◆ **Directions**
In which decade do the Sea of Poppies reviews say the novel's India is set?

Sea of Poppies (Ghosh) - Book Reviews

Book Reviews
During the course of this novel, the first installment in his projected "Ibis Trilogy," Mr. Ghosh turns the ship into something robustly, bawdily and indelibly real…home to Mr. Ghosh's sparkling array of eccentrics, blowhards, runaway lovers and people seeking new leases on life.... Sea of Poppies works well as a free-standing novel. But it also lays the groundwork for Mr. Ghosh's larger project. By the time this book ends, the reader has been caught up in a plot of Dickensian intricacy, the Ibis readied for whatever its mission may be, and the characters firmly enveloped in new, self-created identities.
Janet Maslin - New York Times


One does not need the impressive bibliography of sources at the end to be struck by the wealth of period detail the author commands. His descriptions bring a lost world to life, from the evocatively imagined opium factory, the intricacies of women's costumes and the lovingly enumerated fare on the opulent dining tables of the era, to the richly detailed descriptions of the Ibis and its journey. At times, Sea of Poppies reads like a cross between an Indian Gone with the Wind and a Victorian novel of manners. And yet Ghosh has managed a sharp reversal of perspective. His ship, with the author's fine feel for nautical niceties, sails in Joseph Conrad territory, through waters since romanticized by the likes of James Clavell. But whereas those writers and so many others placed the white man at the center of their narratives, Ghosh relegates his British colonists to the margins of his story, giving pride of place to the neglected subjects of the imperial enterprise: colonialism's impoverished, and usually colored, victims…his novel is also a delight. I can't wait to see what happens to these laborers and seamen, the defrocked raja and the transgendered mystic in the next volume.
Shashi Tharoor - Washington Post


Rich and panoramic, Amitav Ghosh's latest novel—the first of a promised trilogy—sees this Indian author on masterly form.... Sea of Poppies is a sprawling adventure with a cast of hundreds and numerous intricate stories encompassing poverty and riches, despair and hope, and the long-fingered reach of the opium trade.... Lustrous.
The Economist


India in the 1830s is wonderfully evoked—the smells, rituals and squalor.... Coarseness and violence, cruelty and fatalism, are relieved with flashes of emotion and kindness. This is no anti-colonial rant or didactic tableau but the story of men and women of all races and castes, cooped up on a voyage across the 'Black Water' that strips them of dignity and ends in storm, neither in despair nor resolution. It is profoundly moving.
Michael Binyon - Times  (London)


Ghosh's best and most ambitious work yet is an adventure story set in nineteenth-century Calcutta against the backdrop of the Opium Wars. On the Ibis, a ship engaged in transporting opium across the Bay of Bengal, varied life stories converge. A fallen raja, a half-Chinese convict, a plucky American sailor, a widowed opium farmer, a transgendered religious visionary are all united by the "smoky paradise" of the opium seed. Ghosh writes with impeccable control, and with a vivid and sometimes surprising imagination: a woman's tooth protrudes "like a tilted gravestone"; an opium addict's writhing spasms are akin to "looking at a pack of rats squirming in a sack"; the body of a young man is "a smoking crater that had just risen from the ocean and was still waiting to be explored."

[Keypoint text descriptions]
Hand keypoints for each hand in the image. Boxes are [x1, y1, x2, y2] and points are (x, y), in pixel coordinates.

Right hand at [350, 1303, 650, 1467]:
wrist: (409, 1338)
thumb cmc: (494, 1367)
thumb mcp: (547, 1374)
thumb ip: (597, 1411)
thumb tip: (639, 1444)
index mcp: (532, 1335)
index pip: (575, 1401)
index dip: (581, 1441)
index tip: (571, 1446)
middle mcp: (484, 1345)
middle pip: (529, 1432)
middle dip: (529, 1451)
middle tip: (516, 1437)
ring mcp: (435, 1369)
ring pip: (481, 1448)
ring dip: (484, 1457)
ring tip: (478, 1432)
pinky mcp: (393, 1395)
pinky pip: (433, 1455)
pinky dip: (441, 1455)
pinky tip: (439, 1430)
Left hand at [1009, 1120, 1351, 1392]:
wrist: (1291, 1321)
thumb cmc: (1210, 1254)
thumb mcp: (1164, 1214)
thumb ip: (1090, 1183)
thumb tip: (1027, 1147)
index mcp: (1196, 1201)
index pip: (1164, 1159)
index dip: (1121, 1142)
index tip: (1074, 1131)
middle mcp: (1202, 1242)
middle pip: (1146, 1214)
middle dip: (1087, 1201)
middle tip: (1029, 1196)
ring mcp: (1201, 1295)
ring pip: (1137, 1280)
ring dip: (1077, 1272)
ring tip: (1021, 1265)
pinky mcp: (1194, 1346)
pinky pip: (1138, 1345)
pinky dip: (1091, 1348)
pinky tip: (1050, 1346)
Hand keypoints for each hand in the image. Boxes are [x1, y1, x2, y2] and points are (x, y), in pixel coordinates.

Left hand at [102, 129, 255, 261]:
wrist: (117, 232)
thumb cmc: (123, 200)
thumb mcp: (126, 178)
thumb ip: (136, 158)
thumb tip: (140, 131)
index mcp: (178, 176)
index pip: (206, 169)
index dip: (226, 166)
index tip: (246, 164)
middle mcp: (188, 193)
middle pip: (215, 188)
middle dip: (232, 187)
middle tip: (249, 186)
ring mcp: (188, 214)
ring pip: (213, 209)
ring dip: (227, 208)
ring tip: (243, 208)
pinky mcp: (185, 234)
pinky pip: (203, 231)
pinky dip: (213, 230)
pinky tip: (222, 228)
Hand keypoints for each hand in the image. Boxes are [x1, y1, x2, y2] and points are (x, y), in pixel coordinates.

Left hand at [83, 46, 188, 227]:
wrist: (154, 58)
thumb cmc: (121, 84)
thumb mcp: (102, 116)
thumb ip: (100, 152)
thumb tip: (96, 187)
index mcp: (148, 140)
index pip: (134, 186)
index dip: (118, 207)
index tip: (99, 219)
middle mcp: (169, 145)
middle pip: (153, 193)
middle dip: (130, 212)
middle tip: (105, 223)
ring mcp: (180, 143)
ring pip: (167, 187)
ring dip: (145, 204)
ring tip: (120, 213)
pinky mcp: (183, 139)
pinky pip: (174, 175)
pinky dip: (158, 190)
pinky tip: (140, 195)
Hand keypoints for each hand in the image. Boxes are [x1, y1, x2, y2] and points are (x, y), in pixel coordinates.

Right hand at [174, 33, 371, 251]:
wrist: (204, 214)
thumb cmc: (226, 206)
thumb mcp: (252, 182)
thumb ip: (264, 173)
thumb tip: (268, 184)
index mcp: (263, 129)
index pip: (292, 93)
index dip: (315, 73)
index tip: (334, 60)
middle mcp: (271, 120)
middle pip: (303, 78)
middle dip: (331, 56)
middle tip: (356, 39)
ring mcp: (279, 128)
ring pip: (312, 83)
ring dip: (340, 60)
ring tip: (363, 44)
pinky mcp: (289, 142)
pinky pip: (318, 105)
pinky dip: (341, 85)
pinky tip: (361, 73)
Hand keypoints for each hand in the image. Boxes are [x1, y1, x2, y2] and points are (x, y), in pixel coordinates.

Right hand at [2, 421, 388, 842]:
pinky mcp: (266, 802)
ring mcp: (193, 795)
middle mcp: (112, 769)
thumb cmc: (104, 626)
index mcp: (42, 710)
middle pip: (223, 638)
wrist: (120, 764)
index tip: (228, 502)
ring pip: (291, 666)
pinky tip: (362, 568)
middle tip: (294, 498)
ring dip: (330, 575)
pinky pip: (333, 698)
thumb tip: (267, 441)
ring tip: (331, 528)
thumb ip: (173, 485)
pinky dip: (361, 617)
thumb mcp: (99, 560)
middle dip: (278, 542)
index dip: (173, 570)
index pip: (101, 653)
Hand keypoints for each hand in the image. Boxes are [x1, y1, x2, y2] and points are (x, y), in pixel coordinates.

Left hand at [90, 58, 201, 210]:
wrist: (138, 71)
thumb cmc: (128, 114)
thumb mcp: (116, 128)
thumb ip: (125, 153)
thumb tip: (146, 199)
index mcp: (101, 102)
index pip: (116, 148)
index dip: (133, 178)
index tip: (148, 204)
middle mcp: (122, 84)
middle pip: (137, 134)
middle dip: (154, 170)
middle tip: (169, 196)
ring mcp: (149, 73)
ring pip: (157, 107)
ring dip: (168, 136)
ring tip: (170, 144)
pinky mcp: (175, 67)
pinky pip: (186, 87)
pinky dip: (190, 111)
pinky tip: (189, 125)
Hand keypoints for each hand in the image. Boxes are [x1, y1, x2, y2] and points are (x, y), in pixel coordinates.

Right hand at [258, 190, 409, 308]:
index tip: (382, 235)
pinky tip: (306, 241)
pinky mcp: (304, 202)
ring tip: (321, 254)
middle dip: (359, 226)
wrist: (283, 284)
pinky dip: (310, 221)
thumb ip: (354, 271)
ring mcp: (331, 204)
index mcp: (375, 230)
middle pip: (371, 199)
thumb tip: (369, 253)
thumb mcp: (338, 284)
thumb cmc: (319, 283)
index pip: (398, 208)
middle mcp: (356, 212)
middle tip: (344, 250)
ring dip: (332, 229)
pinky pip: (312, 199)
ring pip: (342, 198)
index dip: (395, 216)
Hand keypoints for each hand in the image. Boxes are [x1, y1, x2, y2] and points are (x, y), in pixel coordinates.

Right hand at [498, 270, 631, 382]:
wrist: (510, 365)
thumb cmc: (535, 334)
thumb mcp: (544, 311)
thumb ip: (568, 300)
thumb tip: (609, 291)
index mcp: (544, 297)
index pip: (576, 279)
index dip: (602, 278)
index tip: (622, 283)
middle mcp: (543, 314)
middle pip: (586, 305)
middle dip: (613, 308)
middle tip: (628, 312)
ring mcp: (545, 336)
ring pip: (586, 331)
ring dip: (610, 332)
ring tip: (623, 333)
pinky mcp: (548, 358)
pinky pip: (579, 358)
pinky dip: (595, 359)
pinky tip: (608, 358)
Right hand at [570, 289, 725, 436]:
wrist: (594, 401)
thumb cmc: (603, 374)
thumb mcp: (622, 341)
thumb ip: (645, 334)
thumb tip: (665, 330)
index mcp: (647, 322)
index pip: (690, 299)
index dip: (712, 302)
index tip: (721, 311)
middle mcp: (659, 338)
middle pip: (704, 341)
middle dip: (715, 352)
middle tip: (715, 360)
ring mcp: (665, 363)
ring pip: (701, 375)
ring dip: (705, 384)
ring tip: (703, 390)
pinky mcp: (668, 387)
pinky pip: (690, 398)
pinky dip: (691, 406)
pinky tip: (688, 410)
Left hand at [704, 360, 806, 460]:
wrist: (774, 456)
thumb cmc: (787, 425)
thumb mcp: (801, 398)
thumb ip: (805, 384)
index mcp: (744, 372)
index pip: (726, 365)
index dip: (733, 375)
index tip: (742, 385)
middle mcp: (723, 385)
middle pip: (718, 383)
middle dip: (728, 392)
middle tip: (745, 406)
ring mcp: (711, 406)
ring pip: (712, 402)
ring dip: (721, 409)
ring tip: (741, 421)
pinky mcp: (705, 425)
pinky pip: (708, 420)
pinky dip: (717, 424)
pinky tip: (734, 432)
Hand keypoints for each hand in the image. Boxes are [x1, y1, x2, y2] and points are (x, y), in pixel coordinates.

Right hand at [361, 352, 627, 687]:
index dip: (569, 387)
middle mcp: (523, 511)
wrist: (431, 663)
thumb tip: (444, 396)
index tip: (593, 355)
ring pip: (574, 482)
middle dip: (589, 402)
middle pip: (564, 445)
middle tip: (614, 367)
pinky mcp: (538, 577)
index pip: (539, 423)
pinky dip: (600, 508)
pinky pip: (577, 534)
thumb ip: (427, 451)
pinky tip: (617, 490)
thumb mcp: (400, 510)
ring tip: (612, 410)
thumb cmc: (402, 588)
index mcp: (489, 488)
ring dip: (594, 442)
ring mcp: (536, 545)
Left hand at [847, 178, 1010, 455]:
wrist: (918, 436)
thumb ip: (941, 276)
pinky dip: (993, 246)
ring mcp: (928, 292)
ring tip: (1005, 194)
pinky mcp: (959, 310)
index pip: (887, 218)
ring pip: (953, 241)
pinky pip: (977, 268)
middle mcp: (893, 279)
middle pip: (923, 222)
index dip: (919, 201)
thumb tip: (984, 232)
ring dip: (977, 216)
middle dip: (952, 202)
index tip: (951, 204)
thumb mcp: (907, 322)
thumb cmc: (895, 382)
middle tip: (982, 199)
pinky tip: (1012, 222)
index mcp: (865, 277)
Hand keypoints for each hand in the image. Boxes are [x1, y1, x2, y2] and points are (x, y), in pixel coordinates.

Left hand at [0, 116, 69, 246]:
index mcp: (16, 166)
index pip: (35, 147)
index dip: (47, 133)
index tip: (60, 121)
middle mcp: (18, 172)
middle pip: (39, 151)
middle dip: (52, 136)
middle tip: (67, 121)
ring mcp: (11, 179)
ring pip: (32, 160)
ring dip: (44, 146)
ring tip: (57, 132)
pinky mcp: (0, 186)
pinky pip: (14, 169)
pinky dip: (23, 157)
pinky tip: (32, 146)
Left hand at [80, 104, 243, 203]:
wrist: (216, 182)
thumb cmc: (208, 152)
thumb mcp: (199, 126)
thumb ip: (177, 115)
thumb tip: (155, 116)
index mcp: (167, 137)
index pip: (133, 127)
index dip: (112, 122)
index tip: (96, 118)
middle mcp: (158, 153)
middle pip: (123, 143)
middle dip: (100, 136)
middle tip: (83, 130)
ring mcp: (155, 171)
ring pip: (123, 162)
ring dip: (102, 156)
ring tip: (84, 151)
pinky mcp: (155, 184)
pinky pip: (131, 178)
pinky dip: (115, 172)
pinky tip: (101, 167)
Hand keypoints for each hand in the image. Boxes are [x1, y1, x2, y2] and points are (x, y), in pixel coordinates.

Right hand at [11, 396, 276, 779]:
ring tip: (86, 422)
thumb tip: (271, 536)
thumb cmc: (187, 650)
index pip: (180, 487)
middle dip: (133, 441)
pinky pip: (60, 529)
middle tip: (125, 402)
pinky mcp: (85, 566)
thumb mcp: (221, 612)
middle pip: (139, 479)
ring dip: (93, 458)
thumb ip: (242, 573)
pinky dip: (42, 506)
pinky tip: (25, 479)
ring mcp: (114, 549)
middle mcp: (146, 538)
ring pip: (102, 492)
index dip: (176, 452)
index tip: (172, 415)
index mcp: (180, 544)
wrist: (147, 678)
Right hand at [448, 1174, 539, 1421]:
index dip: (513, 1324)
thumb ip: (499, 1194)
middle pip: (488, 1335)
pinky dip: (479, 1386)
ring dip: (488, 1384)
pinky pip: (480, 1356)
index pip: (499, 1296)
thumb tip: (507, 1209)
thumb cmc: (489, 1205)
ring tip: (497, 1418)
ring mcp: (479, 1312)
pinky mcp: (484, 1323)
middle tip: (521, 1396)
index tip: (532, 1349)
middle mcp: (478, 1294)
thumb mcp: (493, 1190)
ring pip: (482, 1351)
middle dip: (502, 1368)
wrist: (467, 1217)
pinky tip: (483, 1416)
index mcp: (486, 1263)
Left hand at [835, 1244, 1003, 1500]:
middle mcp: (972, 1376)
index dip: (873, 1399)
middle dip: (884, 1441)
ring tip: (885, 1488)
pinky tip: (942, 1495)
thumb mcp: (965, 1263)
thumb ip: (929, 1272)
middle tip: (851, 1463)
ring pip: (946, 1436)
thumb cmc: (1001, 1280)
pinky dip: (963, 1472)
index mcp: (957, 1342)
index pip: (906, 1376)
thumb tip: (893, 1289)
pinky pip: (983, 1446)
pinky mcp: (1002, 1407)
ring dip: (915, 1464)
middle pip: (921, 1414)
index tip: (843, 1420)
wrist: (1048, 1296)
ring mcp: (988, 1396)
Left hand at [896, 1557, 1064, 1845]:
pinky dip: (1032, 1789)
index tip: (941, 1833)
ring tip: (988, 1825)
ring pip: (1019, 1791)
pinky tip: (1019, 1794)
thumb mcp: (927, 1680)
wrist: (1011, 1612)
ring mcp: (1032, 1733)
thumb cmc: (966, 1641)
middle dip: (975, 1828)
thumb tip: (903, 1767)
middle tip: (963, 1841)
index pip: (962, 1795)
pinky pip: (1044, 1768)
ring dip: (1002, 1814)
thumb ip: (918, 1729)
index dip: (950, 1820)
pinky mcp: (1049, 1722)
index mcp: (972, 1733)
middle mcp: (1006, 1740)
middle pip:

◆ **Solution to the problem**
The 1830s.